INSTRUCCIONES:
En el texto sobre los talentos, ¿dónde escondió su talento el siervo que recibió uno?

A uno el Señor da cinco talentos, a otro dos, y a un tercero uno. A su regreso, mucho tiempo después, como los siervos tuvieron tiempo de comerciar, el señor arregló cuentas con ellos. Los dos primeros habían duplicado las cantidades que les fueron confiadas. Por lo tanto, el señor dijo a cada uno de ellos: «¡Muy bien, siervo bueno y fiel! En lo que es poco has sido fiel, sobre mucho te pondré; entra en el gozo de tu señor» (v. 21). Con Dios, las recompensas sobrepasan infinitamente a los servicios prestados. Dios siempre obra en gracia, aunque recompensa la obra hecha para él. «Sobre mucho te pondré», es una participación muy preciosa en la dominación del Señor, como en su gozo. Estos siervos habían gozado de su amor y de su comunión durante el tiempo del trabajo. El conocimiento de su persona les procuró la energía necesaria para servirlo fielmente, de modo que su feliz recompensa no es solamente ser puesto sobre mucho, sino de entrar en el gozo de Aquel que gozará también, de una manera infinita, del fruto del trabajo de su alma.

¡Qué diferencia cuando el Señor se dirigió a aquel que recibió un talento! No hizo nada con lo que le fue confiado. Lo escondió en la tierra. Se mostró perezoso porque no conocía el carácter de su señor, bien que dice: «Señor, yo sabía que eres hombre exigente, que siegas donde no sembraste, y recoges donde no esparciste; como tuve miedo, fui y escondí tu talento en la tierra; aquí tienes lo tuyo» (v. 24-25). No se podría hallar una apreciación más opuesta a la verdad en cuanto al carácter del Señor, este Maestro que vivió en la pobreza a fin de enriquecernos (2 Cor. 8:9), aquel de quien «de su plenitud nosotros todos hemos recibido, y gracia sobre gracia» (Juan 1:16), el Hijo del hombre que «no vino para ser servido, sino para servir, y para dar su vida en rescate por muchos» (Mat. 20:28), el Hijo del Padre, «manso y humilde de corazón» (Mat. 11:29). Si este siervo realmente creía tener que habérselas con un señor tal como pretendía conocerlo, habría debido trabajar con energía para satisfacerlo. Solo el conocimiento de la gracia de la que el Señor Jesús fue la expresión en la tierra, puede proporcionar la energía para trabajar con celo e inteligencia en el servicio del Maestro. A pesar de todos los bienes que el Señor dejó en este mundo para su servicio, nadie puede emplearlos para Él, si no posee un conocimiento vital de Él mismo. Sin eso, el talento está escondido en la tierra. Si se conoce a Cristo, su amor llena el corazón; da el celo y la inteligencia necesarios para trabajar para él. Si este amor falta, nada puede cumplirse, y nos hacemos de Dios una falsa idea, porque no se puede conocer a Dios que por Cristo. Él solo reveló al Padre en su amor infinito. Sin este conocimiento solo se puede tener desconfianza para con Dios, la que ya introdujo Satanás en el corazón del hombre por la caída, cuando le hizo creer que Dios no le daba toda la felicidad posible, ya que lo privaba del fruto del árbol del conocimiento del bien y del mal. El hombre creyó a Satanás y desde entonces tiene una falsa idea de Dios. Además, su conciencia reprochándole sus faltas, en vez de conducirlo a humillarse ante Dios, le hace acusar a Dios de ser la causa de su desgracia. En su amor infinito, Dios quiso mostrar al hombre que, al contrario, Él es la sola causa posible de su felicidad. Vino a la tierra en la persona de su Hijo unigénito trayendo el perdón y la paz. Pero, si Cristo es rechazado, Dios lo es igualmente, y el hombre permanece en su estado de pecado para siempre.

DATOS PROPORCIONADOS:

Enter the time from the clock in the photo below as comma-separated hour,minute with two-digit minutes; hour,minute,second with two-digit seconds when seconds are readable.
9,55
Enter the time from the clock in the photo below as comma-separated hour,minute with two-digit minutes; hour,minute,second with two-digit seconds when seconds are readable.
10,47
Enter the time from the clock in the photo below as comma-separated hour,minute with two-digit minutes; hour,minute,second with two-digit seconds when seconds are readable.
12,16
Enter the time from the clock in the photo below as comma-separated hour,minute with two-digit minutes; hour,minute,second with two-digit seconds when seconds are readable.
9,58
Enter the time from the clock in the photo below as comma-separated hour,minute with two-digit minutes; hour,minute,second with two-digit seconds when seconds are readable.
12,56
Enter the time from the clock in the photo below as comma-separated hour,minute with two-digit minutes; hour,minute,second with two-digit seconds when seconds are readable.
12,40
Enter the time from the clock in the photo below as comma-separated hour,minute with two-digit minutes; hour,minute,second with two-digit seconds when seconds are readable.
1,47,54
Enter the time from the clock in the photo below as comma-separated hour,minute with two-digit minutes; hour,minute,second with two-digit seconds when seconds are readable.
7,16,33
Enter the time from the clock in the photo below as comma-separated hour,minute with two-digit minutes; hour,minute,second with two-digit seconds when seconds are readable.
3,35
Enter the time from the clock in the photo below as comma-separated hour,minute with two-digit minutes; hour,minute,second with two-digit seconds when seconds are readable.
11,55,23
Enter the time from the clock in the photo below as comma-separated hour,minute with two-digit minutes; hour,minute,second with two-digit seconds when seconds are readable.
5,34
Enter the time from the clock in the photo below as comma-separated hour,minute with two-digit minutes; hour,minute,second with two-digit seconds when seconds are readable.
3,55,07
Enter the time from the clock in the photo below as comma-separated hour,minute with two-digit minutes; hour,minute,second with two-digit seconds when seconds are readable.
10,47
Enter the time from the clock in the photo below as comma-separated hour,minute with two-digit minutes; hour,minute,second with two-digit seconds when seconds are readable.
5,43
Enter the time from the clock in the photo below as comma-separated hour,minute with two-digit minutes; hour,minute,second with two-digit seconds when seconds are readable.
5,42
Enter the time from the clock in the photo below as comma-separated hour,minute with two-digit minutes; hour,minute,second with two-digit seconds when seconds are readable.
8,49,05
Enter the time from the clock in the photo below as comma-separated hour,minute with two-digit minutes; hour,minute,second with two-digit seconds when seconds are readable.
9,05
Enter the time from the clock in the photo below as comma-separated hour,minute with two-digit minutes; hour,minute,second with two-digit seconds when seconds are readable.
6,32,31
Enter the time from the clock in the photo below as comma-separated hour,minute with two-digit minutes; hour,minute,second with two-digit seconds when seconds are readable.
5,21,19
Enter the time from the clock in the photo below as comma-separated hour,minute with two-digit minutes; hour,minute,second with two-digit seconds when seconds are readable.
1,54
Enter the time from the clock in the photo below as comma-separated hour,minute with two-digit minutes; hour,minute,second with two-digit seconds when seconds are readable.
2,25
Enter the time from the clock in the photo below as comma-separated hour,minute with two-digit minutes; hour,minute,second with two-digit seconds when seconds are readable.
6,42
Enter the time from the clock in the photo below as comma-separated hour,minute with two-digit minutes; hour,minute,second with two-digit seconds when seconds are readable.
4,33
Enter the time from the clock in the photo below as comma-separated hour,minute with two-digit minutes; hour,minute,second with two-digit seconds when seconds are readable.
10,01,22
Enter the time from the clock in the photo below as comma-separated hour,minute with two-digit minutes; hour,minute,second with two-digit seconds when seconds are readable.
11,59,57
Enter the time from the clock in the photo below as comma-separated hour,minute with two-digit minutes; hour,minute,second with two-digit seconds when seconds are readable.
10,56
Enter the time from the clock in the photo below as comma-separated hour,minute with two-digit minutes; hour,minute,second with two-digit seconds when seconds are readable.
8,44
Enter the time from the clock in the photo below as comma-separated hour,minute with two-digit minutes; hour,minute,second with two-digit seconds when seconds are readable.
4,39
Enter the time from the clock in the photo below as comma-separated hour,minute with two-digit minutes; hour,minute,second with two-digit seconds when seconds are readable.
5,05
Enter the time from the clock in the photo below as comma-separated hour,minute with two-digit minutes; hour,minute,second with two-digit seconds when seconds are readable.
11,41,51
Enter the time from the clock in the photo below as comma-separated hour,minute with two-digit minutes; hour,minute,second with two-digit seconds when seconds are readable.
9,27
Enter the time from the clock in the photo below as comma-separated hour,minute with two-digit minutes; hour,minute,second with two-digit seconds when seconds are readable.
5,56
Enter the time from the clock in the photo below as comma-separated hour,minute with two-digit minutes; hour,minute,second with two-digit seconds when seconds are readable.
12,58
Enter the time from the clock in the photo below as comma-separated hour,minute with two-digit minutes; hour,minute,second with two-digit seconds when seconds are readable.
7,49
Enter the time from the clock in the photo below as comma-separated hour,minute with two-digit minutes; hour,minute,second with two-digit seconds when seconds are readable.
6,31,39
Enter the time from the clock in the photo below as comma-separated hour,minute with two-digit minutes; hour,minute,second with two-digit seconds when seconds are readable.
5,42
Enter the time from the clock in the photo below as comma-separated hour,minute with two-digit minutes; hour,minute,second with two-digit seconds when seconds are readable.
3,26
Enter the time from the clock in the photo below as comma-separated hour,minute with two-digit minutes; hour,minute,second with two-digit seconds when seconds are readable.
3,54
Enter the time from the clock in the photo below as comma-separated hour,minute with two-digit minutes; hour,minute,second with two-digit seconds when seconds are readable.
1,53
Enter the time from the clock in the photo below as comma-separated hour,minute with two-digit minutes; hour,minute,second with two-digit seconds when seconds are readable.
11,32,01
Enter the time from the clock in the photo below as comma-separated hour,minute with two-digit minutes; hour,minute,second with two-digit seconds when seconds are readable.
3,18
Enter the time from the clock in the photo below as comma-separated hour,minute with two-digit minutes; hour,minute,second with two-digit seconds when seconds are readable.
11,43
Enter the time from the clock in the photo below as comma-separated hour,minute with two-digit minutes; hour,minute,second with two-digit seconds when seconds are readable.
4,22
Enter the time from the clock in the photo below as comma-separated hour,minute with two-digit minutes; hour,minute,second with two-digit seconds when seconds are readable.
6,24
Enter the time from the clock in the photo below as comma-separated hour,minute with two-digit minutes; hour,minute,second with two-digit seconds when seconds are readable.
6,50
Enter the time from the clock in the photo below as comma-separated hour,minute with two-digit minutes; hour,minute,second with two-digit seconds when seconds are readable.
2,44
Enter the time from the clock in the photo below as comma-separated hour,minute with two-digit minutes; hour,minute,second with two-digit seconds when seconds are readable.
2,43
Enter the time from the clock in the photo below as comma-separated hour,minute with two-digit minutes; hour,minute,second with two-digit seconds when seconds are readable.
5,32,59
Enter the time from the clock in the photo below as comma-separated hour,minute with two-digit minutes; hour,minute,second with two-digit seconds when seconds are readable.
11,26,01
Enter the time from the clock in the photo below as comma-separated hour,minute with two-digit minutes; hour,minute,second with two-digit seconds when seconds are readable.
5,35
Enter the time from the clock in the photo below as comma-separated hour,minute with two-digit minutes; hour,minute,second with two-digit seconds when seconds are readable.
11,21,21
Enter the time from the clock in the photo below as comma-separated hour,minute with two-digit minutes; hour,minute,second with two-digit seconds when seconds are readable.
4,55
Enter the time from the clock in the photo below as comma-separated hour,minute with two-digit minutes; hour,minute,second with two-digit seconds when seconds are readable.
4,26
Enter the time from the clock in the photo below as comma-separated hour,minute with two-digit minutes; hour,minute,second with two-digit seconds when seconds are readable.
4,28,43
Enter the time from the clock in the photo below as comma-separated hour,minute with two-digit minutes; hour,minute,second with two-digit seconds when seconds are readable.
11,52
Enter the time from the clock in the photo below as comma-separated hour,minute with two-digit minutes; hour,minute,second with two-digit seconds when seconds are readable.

RESPUESTA:
Lo escondió en la tierra.